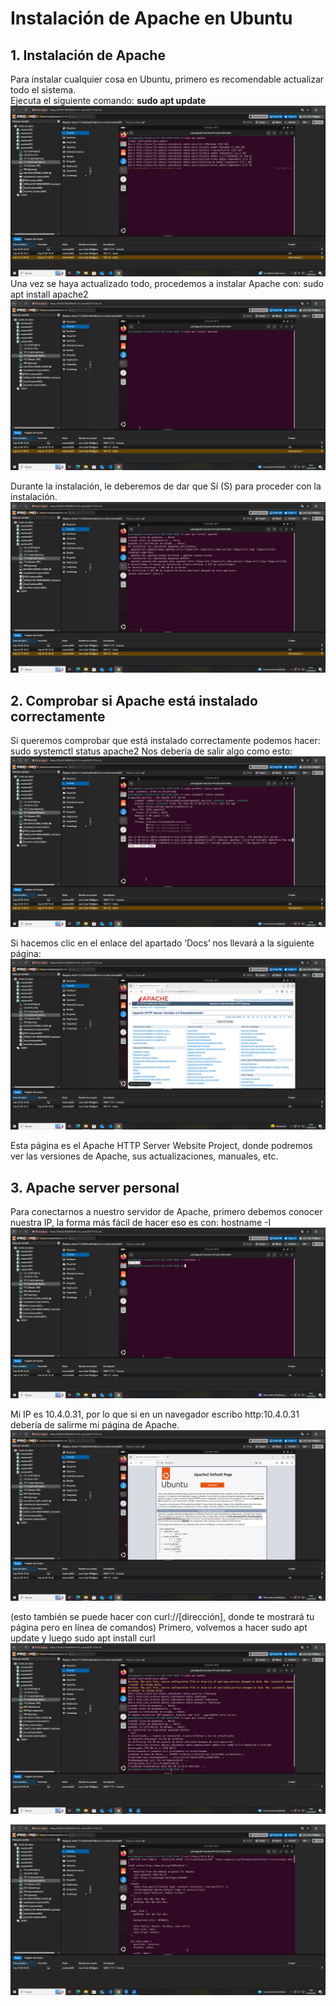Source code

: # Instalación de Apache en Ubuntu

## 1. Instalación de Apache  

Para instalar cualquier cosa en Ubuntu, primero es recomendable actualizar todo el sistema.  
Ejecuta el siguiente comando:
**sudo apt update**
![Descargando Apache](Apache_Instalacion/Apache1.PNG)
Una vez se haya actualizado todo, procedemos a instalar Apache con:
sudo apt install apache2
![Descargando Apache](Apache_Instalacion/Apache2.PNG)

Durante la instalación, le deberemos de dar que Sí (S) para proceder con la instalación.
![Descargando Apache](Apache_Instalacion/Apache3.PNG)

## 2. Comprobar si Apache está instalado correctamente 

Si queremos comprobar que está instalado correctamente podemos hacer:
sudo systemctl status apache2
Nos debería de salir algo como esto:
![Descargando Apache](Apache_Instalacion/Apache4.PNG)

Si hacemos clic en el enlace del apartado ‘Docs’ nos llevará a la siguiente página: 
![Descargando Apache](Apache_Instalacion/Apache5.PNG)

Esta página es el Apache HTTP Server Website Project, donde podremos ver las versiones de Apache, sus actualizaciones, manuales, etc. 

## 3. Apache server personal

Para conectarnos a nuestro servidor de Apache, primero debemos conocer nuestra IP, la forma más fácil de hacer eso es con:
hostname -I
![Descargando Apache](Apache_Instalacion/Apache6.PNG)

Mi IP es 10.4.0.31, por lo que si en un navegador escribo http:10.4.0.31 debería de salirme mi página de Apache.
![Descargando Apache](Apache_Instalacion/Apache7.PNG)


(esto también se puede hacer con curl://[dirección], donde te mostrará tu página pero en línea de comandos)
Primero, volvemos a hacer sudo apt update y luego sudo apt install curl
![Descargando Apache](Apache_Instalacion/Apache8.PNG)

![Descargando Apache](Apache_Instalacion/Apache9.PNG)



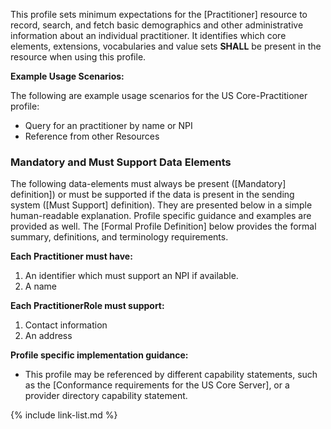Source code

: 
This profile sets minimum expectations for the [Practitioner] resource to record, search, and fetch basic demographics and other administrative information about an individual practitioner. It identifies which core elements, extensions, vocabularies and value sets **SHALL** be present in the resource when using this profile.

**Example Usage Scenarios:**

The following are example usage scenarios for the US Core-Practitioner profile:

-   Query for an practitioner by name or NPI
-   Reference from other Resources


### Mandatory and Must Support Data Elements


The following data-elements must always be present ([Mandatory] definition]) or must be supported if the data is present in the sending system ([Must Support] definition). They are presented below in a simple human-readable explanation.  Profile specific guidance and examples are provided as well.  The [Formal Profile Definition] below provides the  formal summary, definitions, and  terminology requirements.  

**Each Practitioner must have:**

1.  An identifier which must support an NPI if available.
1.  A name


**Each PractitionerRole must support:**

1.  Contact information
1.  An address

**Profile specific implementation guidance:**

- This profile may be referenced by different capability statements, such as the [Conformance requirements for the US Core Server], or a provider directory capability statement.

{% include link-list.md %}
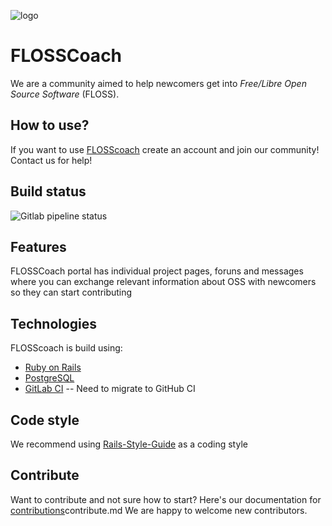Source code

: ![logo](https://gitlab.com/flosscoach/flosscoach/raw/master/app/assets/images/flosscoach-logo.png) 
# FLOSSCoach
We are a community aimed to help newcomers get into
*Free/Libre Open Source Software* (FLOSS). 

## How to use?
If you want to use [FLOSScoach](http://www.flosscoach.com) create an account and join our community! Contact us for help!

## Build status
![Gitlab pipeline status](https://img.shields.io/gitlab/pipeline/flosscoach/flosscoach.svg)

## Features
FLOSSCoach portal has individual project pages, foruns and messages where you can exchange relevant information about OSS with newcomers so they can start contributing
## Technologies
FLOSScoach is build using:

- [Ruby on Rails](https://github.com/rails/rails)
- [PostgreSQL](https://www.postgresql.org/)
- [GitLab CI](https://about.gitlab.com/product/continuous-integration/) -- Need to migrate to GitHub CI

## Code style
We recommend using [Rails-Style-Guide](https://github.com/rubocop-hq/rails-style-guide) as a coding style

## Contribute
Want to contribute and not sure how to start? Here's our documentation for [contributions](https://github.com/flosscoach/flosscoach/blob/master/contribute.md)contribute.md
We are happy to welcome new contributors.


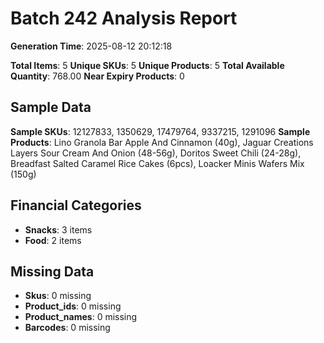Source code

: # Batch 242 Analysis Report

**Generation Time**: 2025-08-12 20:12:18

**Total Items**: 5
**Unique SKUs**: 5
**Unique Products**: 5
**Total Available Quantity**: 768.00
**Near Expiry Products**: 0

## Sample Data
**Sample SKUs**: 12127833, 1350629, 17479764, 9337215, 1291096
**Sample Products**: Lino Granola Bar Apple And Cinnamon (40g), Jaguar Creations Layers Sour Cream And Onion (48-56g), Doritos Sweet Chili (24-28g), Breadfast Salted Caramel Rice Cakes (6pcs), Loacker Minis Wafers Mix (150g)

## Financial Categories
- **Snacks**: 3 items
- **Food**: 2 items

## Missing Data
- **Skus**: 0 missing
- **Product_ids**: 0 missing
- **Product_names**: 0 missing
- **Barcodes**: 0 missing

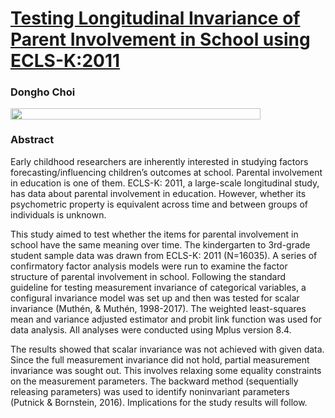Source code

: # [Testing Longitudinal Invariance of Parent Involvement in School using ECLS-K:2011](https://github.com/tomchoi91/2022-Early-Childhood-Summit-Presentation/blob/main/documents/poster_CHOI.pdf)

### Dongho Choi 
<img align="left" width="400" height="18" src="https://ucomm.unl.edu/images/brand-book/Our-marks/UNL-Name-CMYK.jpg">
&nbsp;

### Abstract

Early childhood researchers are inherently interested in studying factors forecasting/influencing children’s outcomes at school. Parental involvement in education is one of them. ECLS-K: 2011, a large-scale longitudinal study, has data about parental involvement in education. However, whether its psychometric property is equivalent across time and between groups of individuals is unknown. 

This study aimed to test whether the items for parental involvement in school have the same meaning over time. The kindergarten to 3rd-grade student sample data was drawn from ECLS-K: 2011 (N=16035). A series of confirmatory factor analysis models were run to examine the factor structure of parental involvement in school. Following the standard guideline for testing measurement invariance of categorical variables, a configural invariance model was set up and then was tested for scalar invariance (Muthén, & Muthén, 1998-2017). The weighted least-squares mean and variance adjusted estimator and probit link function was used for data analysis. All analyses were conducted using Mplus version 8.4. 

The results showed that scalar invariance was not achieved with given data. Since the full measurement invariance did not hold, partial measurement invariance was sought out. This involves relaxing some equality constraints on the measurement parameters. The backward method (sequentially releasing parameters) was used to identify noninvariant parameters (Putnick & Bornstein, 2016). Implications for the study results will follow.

══════

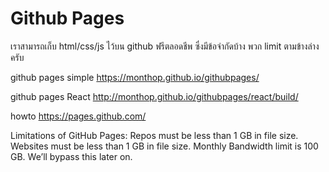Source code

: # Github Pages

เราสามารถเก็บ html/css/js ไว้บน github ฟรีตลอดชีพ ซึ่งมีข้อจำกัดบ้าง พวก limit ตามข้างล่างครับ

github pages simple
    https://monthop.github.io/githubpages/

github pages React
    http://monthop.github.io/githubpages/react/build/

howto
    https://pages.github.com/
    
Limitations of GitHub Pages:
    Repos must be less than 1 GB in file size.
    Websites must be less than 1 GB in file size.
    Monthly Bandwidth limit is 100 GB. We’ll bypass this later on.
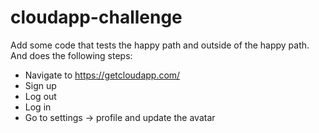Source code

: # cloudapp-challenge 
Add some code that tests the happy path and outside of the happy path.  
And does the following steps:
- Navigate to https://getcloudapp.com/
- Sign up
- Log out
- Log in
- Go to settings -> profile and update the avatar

══════

*ASSIGNED TASK:* Rewrite the listing's lines from the one containing "## How to use?" through the one containing "FLOSScoach is build", with "community" changed to "team" and nothing else altered.

*RESULT OF THE EXERCISE:*
## How to use?
If you want to use [FLOSScoach](http://www.flosscoach.com) create an account and join our team! Contact us for help!

## Build status
![Gitlab pipeline status](https://img.shields.io/gitlab/pipeline/flosscoach/flosscoach.svg)

## Features
FLOSSCoach portal has individual project pages, foruns and messages where you can exchange relevant information about OSS with newcomers so they can start contributing
## Technologies
FLOSScoach is build using:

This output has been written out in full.